Little bits of....er....wisdom, I guess. Mostly from neosiggies, but some I got off that great, wide expanse we call the internet. I present to you...
The Best One-Liners On The Web
Now in some sort of order!
If life Gives You Lemons...
- When life gives you lemons, find a kid with a paper cut
- If life gives you lemons....keep 'em! Hey, free lemons!!!
- if life gives you lemons make lemoade spit in it and give it to everyone who ticks you off
- when life gives you lemons, throw them back and demand oranges
- When Life gives you Lemons,get sugar and water and make lemonade.
- When life gives you lemons, make lemonade. When life gives you lemonade, you're screwed.
- When life gives you lemons wing em right back and get some lemons of your own.
Inspirational/Pensive
- If pro is the opposite of con, what is the opposite of progress?
- Why is the name of the phobia for the fear of long words Hippopotomonstrosesquippedaliophobia?
- I trust everyone...it's the devil inside them i don't trust
- "Why do you ask him move heaven and earth To prove his love has worth?"-Clay Aiken
- "The web of our life is a mingled yarn, good and ill together."~Shakespeare
- Everybody Wants To Go To Heaven But No One Wants To Die
- Never fear shadows. They only mean there's a light shining somewhere.
- 'I see' said the Blind man to his Deaf son
- I Hate it when people say its always the last place you look. Of course it is; why would you keep looking after you have found it?
- Imagination is the one weapon in the war against reality. *Jules de Gaultier
- If your mind isn't open, keep your mouth shut too -elsknan
- Dont feel sorry for me because I have nothing.Feel sorry for yourself when you lose what you have.
- If you want to enjoy the rainbow you gotta endure the storm
- The last thing I taste will not be my blood, it will be the sweetness of revenge.
- Friends are like stars, you don't always see them but they are always there
- A mind is like a parachute, it only works if it's open.
Funny Things
- i love animals...especially in a good gravy
- Before you critize a man, walk a mile in his shoes, that way when you do, you are a mile away and have his shoes.

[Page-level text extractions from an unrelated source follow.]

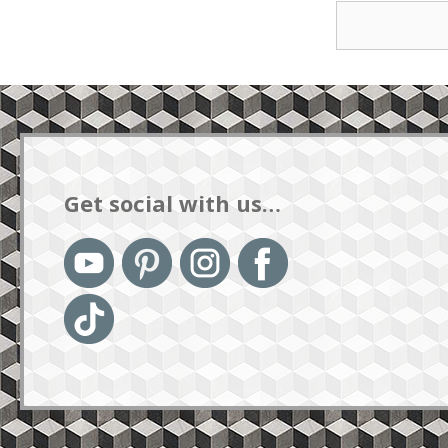
Get social with us…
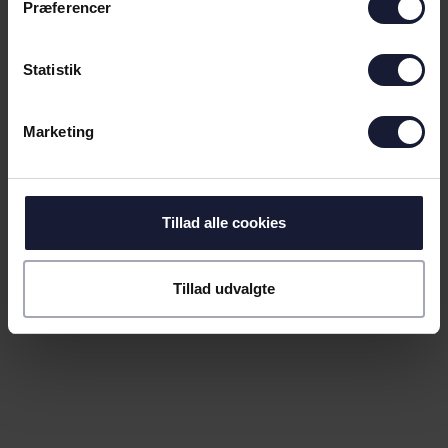
Præferencer
Statistik
Marketing
Tillad alle cookies
Tillad udvalgte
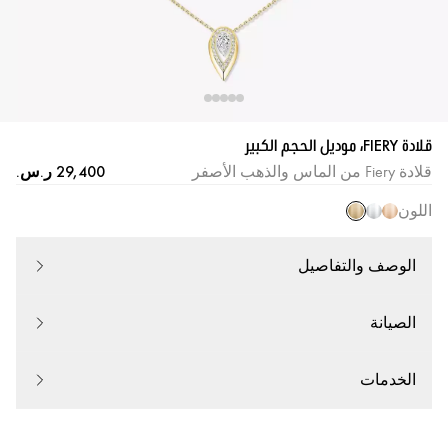
قلادة FIERY، موديل الحجم الكبير
قلادة Fiery من الماس والذهب الأصفر
اللون
الوصف والتفاصيل
الصيانة
الخدمات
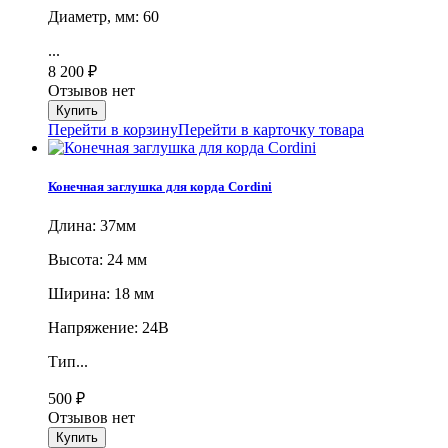
Диаметр, мм: 60
...
8 200
₽
Отзывов нет
Перейти в корзину
Перейти в карточку товара
Конечная заглушка для корда Cordini
Длина: 37мм
Высота: 24 мм
Ширина: 18 мм
Напряжение: 24В
Тип...
500
₽
Отзывов нет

- Be yourself, no one else wants too.
- I knew I was a nut the day the squirrel started looking at me funny.
- Never argue with an idiot. They drag you down to their level and then beat you with experience!!!
- there are 3 kinds of people in this world. people who can count and people who can't.

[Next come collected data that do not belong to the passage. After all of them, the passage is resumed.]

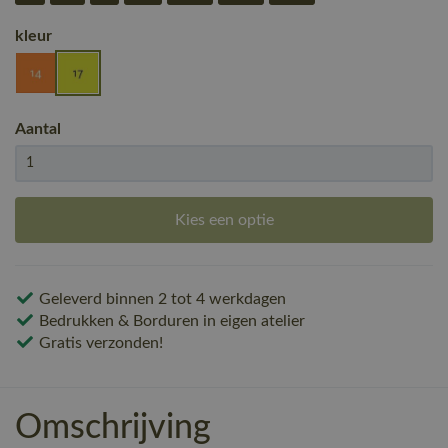
kleur
Aantal
Kies een optie
Geleverd binnen 2 tot 4 werkdagen
Bedrukken & Borduren in eigen atelier
Gratis verzonden!
Omschrijving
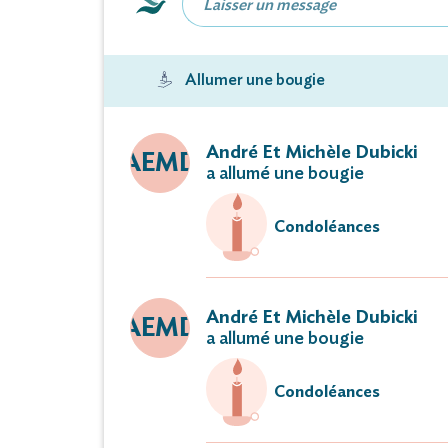
ont la douteur de
M 
Allumer une bougie
Survenu 
La cérémonie religieuse sera
André Et Michèle Dubicki
AEMD
a allumé une bougie
à 14 heures 30 en l'église de Vi
au crématorium du 
Condoléances
Ni fleurs ni
André Et Michèle Dubicki
AEMD
a allumé une bougie
Cet avis tie
Condoléances
Vous pouvez déposer vos messages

- why let a good thing like insanity go to waste?
- Chaos. Panic. Disorder. My work is done here...
- Do not run from your enemies... it draws their attention.
- Somethings wrong with my eyes, because when I look at the sun, I gotta squint
- I was standing in the park,wondering why frisbees got bigger as they got closer.Then it hit me.
- I prefer to solve my problems through non-physical means, like bribery and cunning.
- ok theres a deer season, a turkey season, and a tourist season...so why can't we shoot them??
- Do not meddle in the affairs of a dragon, for you are crunchy and good with ketchup.
- Has anyone seen that fire faerie? I thought she was being...o__O Who wants lunch? -icedude912
- the only thing to fear is fear its self...and me
- I may look like an idiot, i may act like an idiot, but don't let that fool you.... I am an idiot!!
- Whoever said nothing is impossible never tried slamming a revolving door.
- Are you really going to remember to stop, drop and roll when your on fire? I THINK NOT!
- "Gift" is simply the German word for "poison".
- I have gone to find myself. If I come back before I return, keep me here!
- If you dont like my driving stay off the sidewalk
- "I played a blank tape on full volume. The mime who lives next door complained." -Steven Wright
- I had a dream about death, death had a nightmare about me
- I love the unknown! Its so predictable!
- I have a short attention spa........ Oh look a butterfly
- Keep the earth clean, eat a pigeon.
- You can't lick your elbow ........... but i bet you just tried too.
- I'm not lazy, I'm just on a perment break.
- Do vegetarians eat animal crackers?
- He who laughs last thinks slowest...
- I'm not lost! I'm just taking the creative way there!
- im the most popular kid in school...too bad im homeschooled
- The nice people came and gave me a stylish white jacket.Then they put me in the nice cushiony room.Yay! I can fly!!
- "Beauty is only skin deep, but then again, who needs an attractive liver?"
- The Dead Sea Files
- "If nobody's perfect, and I'm a nobody, does that mean I'm perfect?"
- Anonymous
- "Roses are red, violets are blue, sugar is sweet and so are you. But the roses are wilting, the violets are dead, the sugarbowl's empty and so is your head."
- Anonymous
- "I am your father's brother's nephew's cousin's former roommate."